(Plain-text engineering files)

▬▬▬

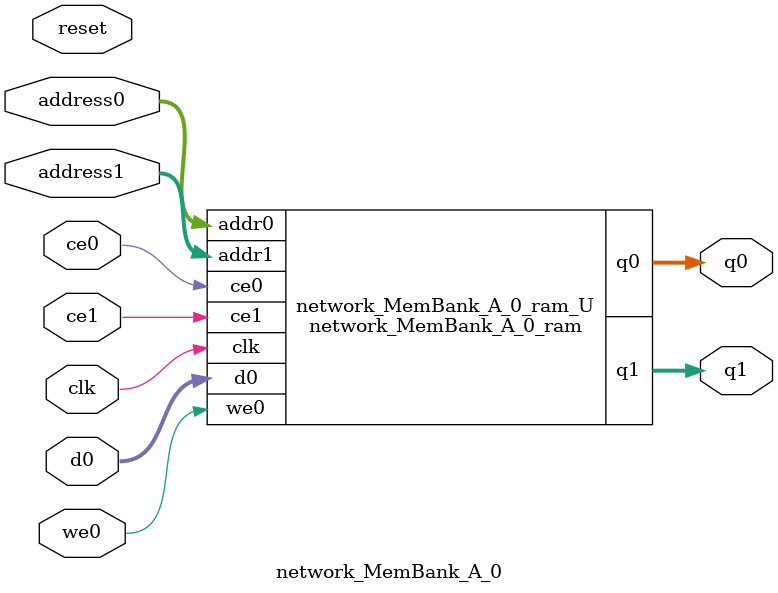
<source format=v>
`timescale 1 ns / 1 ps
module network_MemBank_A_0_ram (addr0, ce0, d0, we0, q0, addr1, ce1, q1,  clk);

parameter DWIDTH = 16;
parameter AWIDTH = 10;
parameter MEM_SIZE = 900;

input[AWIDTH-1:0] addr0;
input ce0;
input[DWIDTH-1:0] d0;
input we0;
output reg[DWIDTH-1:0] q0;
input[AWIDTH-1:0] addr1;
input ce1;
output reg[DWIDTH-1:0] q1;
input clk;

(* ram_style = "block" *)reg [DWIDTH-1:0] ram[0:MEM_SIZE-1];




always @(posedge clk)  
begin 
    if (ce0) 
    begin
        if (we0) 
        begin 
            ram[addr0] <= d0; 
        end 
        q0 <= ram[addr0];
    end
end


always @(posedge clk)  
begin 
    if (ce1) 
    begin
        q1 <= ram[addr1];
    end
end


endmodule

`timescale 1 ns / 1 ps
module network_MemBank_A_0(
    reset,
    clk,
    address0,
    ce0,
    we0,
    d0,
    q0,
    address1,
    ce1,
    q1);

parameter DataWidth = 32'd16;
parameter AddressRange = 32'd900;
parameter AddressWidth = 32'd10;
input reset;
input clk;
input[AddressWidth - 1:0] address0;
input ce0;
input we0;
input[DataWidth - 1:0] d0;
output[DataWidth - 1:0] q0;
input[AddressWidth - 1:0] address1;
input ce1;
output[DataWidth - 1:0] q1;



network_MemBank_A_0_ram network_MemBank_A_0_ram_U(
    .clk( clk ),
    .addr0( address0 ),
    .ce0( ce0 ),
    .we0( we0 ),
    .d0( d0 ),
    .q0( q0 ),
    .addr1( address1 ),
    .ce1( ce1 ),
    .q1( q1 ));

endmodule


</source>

▬▬▬

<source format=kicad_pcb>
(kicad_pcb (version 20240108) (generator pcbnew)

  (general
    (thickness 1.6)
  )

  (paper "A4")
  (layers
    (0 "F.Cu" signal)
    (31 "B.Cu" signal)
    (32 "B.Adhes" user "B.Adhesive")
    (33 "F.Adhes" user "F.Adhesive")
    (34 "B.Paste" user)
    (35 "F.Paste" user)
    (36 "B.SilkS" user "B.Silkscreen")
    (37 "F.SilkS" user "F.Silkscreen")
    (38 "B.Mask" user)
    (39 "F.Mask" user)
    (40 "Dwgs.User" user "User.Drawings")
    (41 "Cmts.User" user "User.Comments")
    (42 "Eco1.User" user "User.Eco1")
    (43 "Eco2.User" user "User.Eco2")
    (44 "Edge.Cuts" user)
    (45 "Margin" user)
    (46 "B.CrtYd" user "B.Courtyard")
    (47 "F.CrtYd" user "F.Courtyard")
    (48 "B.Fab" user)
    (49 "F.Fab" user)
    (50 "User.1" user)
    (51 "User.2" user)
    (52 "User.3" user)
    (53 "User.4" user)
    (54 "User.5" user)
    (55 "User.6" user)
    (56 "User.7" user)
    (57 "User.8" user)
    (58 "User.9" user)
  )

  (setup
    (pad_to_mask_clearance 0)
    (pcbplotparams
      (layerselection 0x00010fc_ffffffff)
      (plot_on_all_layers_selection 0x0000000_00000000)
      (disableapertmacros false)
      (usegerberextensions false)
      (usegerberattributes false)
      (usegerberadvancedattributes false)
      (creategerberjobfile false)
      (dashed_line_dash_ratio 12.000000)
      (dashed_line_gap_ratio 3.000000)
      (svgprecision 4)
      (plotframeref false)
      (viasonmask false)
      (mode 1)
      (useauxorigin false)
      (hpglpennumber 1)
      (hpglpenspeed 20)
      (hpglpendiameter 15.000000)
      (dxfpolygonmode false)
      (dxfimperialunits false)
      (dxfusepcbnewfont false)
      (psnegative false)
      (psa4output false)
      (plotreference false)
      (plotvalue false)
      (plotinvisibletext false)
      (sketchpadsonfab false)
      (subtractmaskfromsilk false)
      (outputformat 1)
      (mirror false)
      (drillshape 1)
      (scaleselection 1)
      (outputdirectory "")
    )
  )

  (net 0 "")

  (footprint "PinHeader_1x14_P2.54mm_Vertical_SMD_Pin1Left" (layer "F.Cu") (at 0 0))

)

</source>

▬▬▬

Where does "Courtyard" appear in the records above? Copy each line that holds it.

■ **OUTPUT**
    (46 "B.CrtYd" user "B.Courtyard")
    (47 "F.CrtYd" user "F.Courtyard")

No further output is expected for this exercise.